An extended drop below the 100-day average would be particularly troubling because the index held the line in November and then rallied to hit its most recent record high in January, he said.


Now, however, the benchmark has shown signs of a market under pressure, recently trading in a tight range roughly from 6,800 to just under 7,000. Investors have reduced their equity exposure to the lowest level since July, as measured by the National Association of Active Investment Managers’ poll of active money managers.

Read: Risk Managers Shun Exposure as S&P 500 Slips: Equity Insight

While the S&P 500 once again held the line on Tuesday, closing up 0.1% at 6,843.22, it earlier fell to intraday low of 6,775.50. That compares with a 100-day moving average of 6,814.51.

That swirling price action is spurring strategists and technicians to scrutinize their charts to determine the next support levels.

Cieszynski sees a “cluster” between 6,500 and 6,550 points for the S&P 500, noting that the 200-day moving average and the low point set in November, falls in that range.

Indeed, the combination of the 200-day moving average and the recent nadirs together in the low 6,500-point range are “very important” to watch if the market sinks any further, said Matt Maley, chief market strategist at Miller Tabak + Co LLC. He said the 100-day level has been “rock solid” for months, but is now threatening to give way.

A major drag on the S&P 500 is weakness in its largest stocks.
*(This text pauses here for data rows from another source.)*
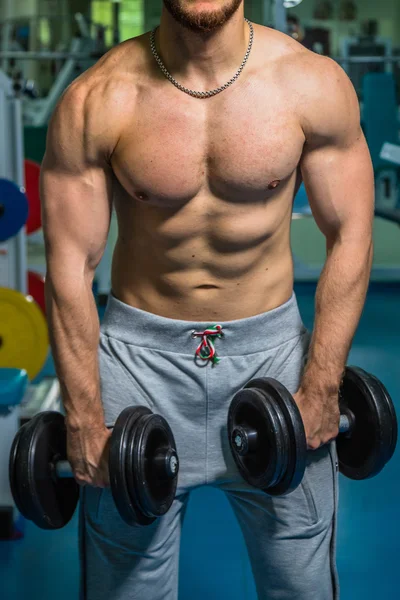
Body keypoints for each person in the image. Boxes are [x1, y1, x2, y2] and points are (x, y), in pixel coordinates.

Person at [40, 1, 374, 599]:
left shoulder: (311, 84)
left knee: (302, 587)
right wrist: (85, 416)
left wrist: (322, 386)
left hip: (276, 366)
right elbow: (70, 265)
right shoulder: (98, 100)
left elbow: (351, 232)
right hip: (137, 371)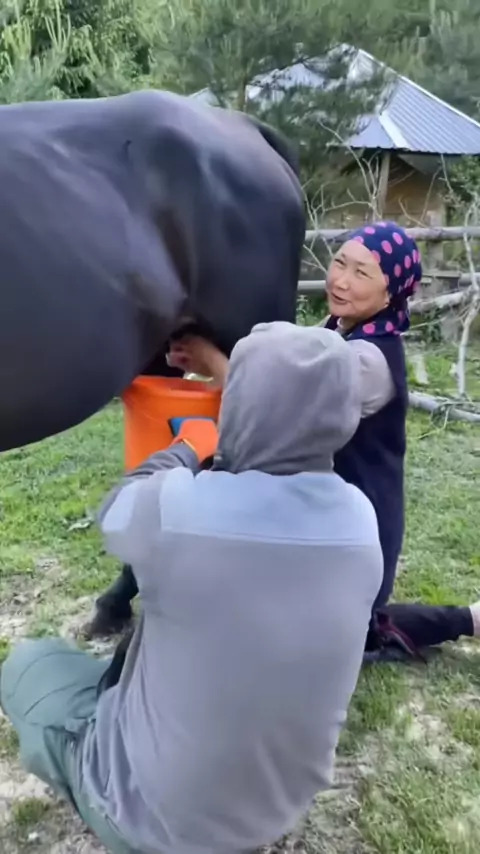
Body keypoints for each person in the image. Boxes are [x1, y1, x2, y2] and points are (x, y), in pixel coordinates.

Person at [0, 323, 382, 854]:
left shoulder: (183, 513)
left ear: (241, 399)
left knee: (29, 663)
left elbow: (114, 514)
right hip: (271, 815)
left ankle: (99, 789)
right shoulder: (360, 521)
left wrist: (187, 447)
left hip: (149, 825)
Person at [165, 221, 480, 661]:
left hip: (351, 537)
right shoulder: (337, 330)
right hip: (315, 512)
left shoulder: (369, 361)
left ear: (390, 295)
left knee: (318, 637)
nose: (341, 281)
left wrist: (214, 361)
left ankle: (466, 620)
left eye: (362, 273)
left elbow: (279, 404)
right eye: (339, 263)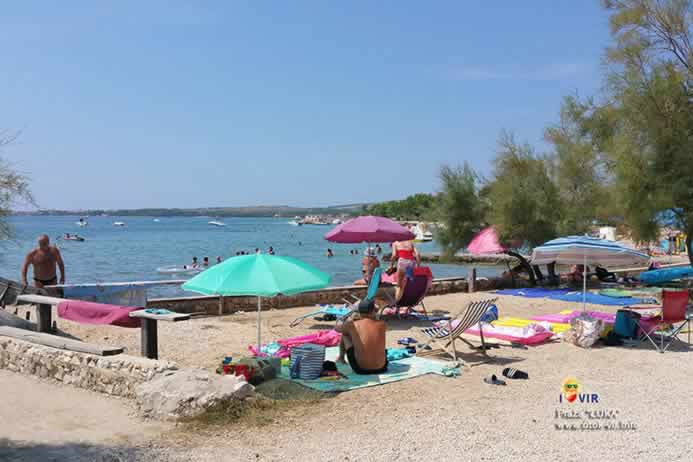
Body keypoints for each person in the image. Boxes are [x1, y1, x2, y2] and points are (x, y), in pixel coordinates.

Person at [335, 299, 387, 374]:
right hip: (382, 367)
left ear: (359, 311)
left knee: (345, 334)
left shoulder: (352, 325)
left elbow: (336, 328)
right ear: (373, 311)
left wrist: (347, 319)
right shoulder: (382, 324)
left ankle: (341, 358)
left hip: (360, 369)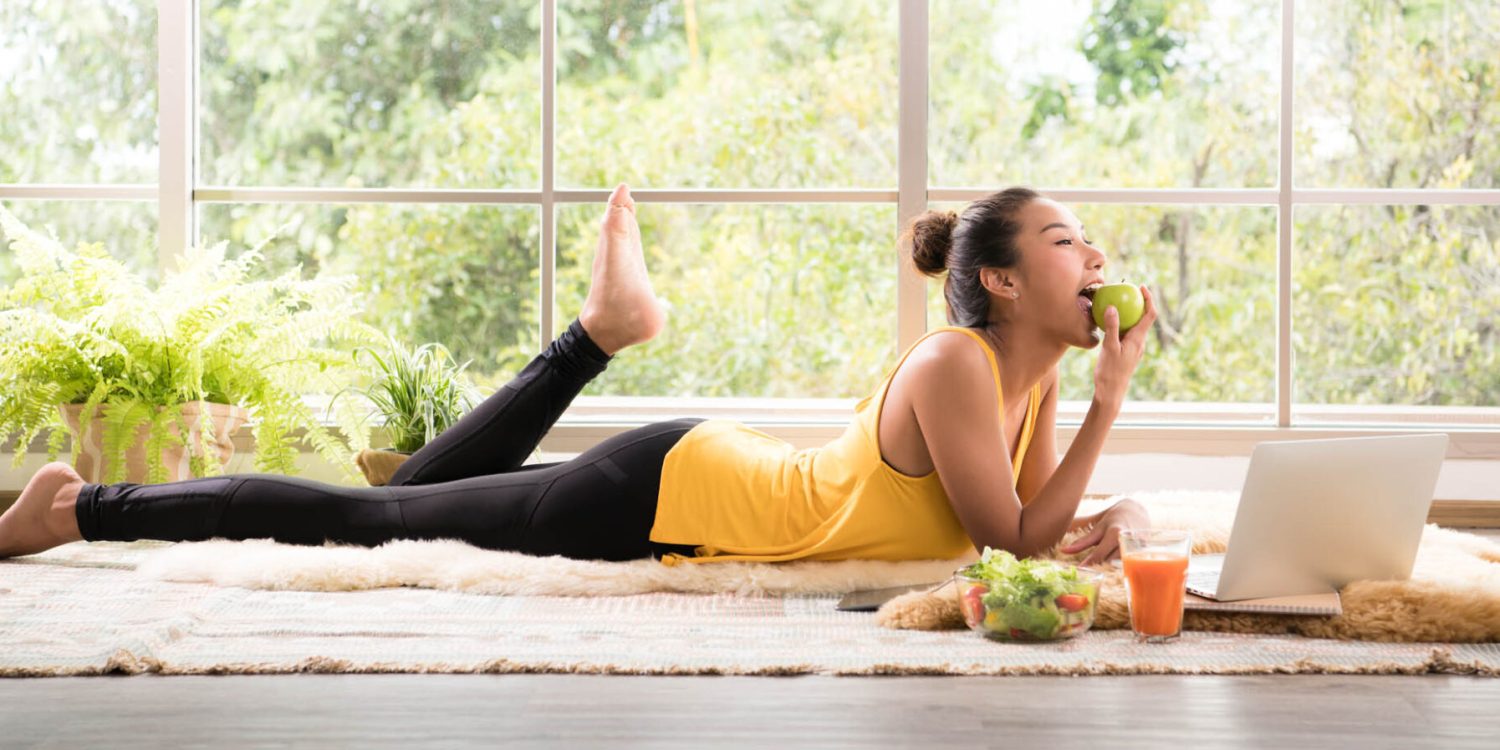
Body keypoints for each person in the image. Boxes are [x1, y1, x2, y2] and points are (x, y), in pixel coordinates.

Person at [0, 184, 1156, 567]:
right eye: (1065, 242)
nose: (1093, 255)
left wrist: (1117, 513)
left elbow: (1034, 529)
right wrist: (1111, 411)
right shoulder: (956, 360)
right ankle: (80, 508)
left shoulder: (1029, 380)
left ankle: (603, 331)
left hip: (701, 477)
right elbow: (1007, 537)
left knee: (404, 502)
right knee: (370, 523)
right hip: (661, 496)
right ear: (998, 283)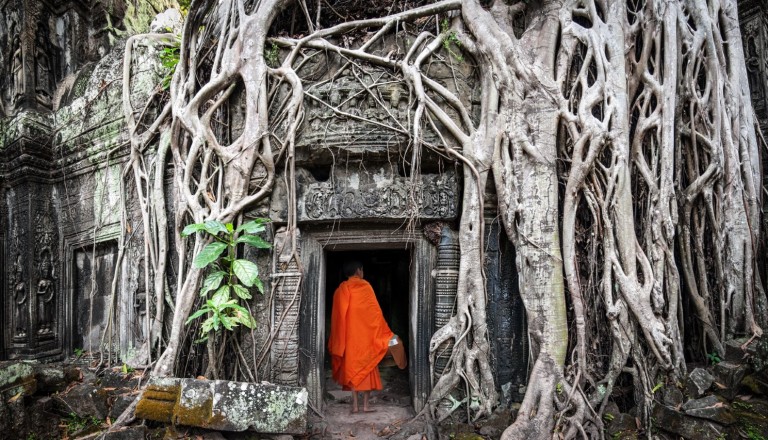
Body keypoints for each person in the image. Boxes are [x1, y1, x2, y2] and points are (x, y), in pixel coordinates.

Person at [328, 260, 394, 413]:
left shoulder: (340, 291)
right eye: (362, 270)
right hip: (365, 339)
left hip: (349, 340)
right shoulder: (365, 287)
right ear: (359, 271)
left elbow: (336, 319)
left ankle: (355, 406)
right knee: (367, 368)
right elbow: (375, 315)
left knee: (352, 369)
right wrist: (385, 333)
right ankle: (365, 406)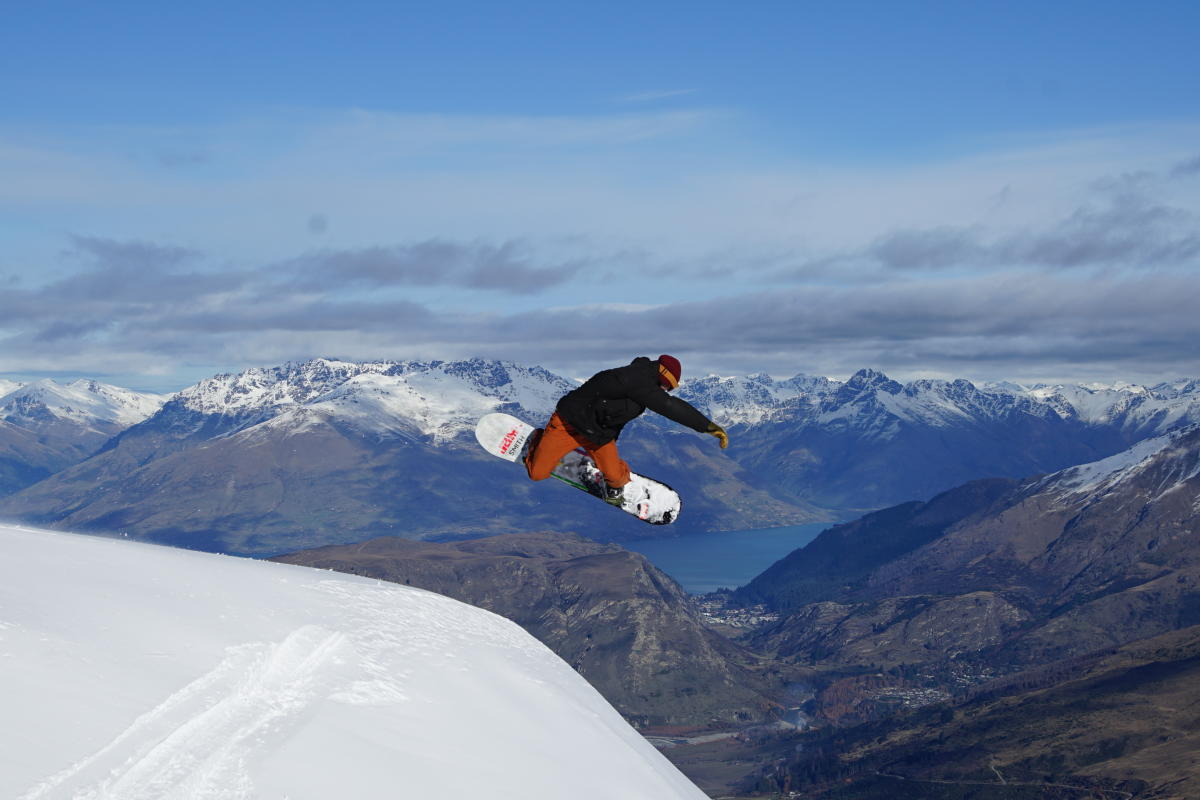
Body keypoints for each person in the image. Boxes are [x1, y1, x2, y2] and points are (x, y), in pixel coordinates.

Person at [523, 355, 729, 505]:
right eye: (668, 387)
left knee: (615, 478)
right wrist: (708, 426)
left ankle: (615, 479)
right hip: (568, 424)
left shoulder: (642, 386)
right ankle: (539, 440)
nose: (666, 391)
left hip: (597, 435)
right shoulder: (637, 380)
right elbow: (669, 406)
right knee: (537, 473)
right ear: (664, 377)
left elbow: (615, 414)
The Magnificent Seven has fallen about 7% in 2026, led by double-digit declines from Amazon.com Inc. and Microsoft Corp. The group “continues to carve out a top” and is putting pressure on the S&P 500, said Jonathan Krinsky, managing director and chief market technician at BTIG.

A major test for the group arrives next week when Nvidia Corp. reports results.

Tug of War

Market watchers at Bank of America Corp. see another key test for the index at the 6,720 line, which would clarify for technical strategists whether the index is either in a rotation or truly starting to falter.
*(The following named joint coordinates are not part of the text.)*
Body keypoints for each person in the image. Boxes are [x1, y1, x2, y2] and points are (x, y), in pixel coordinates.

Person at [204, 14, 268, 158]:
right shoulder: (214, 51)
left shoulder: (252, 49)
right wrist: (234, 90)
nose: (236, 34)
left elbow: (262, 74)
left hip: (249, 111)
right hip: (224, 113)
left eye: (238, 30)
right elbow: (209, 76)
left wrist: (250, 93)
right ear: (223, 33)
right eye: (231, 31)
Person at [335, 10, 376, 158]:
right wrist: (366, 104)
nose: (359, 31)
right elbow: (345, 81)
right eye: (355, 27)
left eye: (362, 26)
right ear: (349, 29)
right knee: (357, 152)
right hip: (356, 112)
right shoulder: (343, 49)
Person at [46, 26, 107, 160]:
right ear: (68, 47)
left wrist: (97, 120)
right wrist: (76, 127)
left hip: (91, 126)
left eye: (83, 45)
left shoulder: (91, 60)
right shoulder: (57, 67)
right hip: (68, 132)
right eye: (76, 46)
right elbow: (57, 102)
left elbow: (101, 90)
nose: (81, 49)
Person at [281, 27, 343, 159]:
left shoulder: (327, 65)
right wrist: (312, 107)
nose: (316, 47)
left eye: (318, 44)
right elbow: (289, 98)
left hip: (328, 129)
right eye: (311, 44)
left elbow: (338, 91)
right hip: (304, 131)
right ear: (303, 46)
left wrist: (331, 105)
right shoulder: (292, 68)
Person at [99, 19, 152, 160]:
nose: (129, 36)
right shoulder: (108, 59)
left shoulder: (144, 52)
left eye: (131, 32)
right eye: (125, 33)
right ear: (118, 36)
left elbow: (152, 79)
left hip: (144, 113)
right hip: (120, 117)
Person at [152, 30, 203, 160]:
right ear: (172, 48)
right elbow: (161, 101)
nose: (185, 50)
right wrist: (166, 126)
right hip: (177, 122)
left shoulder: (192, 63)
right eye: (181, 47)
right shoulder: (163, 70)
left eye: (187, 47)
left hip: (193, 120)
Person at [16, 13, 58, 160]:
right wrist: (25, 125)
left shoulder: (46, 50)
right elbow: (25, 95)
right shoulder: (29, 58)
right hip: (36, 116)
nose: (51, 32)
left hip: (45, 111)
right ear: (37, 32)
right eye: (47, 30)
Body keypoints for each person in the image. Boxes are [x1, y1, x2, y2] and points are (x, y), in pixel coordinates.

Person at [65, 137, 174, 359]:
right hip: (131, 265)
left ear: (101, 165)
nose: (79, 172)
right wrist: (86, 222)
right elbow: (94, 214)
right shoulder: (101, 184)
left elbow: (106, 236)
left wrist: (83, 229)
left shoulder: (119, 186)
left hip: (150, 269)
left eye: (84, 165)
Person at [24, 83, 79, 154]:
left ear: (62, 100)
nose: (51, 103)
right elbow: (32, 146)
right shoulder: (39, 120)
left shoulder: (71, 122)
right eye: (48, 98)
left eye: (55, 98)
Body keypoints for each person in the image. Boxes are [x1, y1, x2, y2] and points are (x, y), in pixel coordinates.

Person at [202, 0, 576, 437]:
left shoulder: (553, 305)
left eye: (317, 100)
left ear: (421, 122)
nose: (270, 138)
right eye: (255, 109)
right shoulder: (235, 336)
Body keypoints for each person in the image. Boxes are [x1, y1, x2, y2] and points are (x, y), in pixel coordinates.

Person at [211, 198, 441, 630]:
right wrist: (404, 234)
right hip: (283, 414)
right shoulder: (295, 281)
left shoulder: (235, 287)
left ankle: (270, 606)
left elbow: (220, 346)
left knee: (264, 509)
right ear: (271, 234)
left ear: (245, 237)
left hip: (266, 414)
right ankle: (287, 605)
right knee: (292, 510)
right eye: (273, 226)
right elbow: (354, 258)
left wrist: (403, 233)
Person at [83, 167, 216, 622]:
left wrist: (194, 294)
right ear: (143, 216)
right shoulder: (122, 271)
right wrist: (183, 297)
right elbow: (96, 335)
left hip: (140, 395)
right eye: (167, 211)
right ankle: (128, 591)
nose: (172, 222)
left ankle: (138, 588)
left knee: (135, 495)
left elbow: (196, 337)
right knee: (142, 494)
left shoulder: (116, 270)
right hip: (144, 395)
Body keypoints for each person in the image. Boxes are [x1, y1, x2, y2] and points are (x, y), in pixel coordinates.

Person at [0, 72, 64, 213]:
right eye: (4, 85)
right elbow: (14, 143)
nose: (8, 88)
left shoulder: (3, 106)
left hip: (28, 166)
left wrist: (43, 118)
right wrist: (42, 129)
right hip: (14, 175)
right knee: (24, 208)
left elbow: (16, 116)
“It’s a range-bound tug of war between a bullish and bearish pattern,” said Paul Ciana, global chief technical strategist at Bank of America. A drop below 6,720 would complete the “invalidation” of the bullish pattern.

To be sure, many Wall Street technicians are also watching the number of stocks in the market hitting new highs as a sign that bullish trends remain intact. In a research note Tuesday, Roth Capital Partners noted that 15% of Russell 3000 members are hitting new highs, while 8% are falling to fresh lows even as fears about artificial intelligence hit additional sectors.
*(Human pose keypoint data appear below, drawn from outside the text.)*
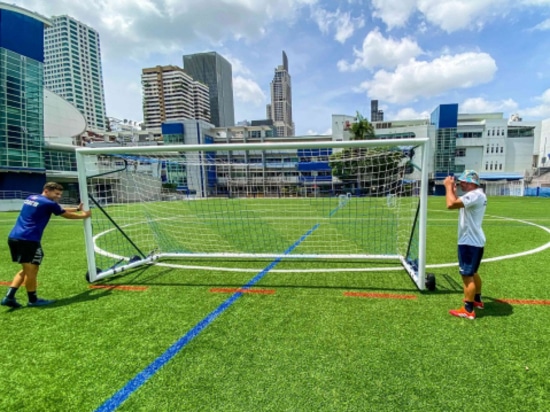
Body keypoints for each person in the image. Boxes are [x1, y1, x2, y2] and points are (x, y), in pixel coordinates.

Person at [1, 182, 91, 309]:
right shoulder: (49, 203)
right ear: (47, 190)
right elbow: (65, 214)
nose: (58, 196)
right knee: (32, 270)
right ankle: (33, 300)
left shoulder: (31, 198)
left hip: (15, 237)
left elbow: (57, 209)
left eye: (60, 194)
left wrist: (77, 208)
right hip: (28, 239)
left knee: (27, 268)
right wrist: (84, 215)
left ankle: (9, 297)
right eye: (56, 193)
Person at [443, 170, 487, 320]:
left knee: (467, 276)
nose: (460, 183)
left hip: (469, 242)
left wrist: (448, 187)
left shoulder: (474, 195)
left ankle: (468, 309)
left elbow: (450, 204)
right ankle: (477, 300)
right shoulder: (478, 195)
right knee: (473, 272)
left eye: (462, 181)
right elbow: (457, 204)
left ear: (470, 183)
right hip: (476, 241)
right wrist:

“That weakness, while painful at the stock level, cannot match the muscle provided by internal strength as twice as many stocks are making new highs compared to new lows,” JC O’Hara, chief market technician at Roth, wrote.

On the other hand, Oppenheimer & Co.’s Ari Wald said the dispersion between the net number of firms hitting fresh highs from one week to the next “often warn of trend exhaustion and a potential reversal.”

Wald noted that net new 52-week highs on the New York Stock Exchange hit the highest level since November last week at 263, but was just 109 when the S&P 500 hit a new record in January and said it would be monitoring for another breadth warning.

“For S&P 500, we think the index’s uptrend is intact above 6,520 support,” Oppenheimer’s head of technical analysis said.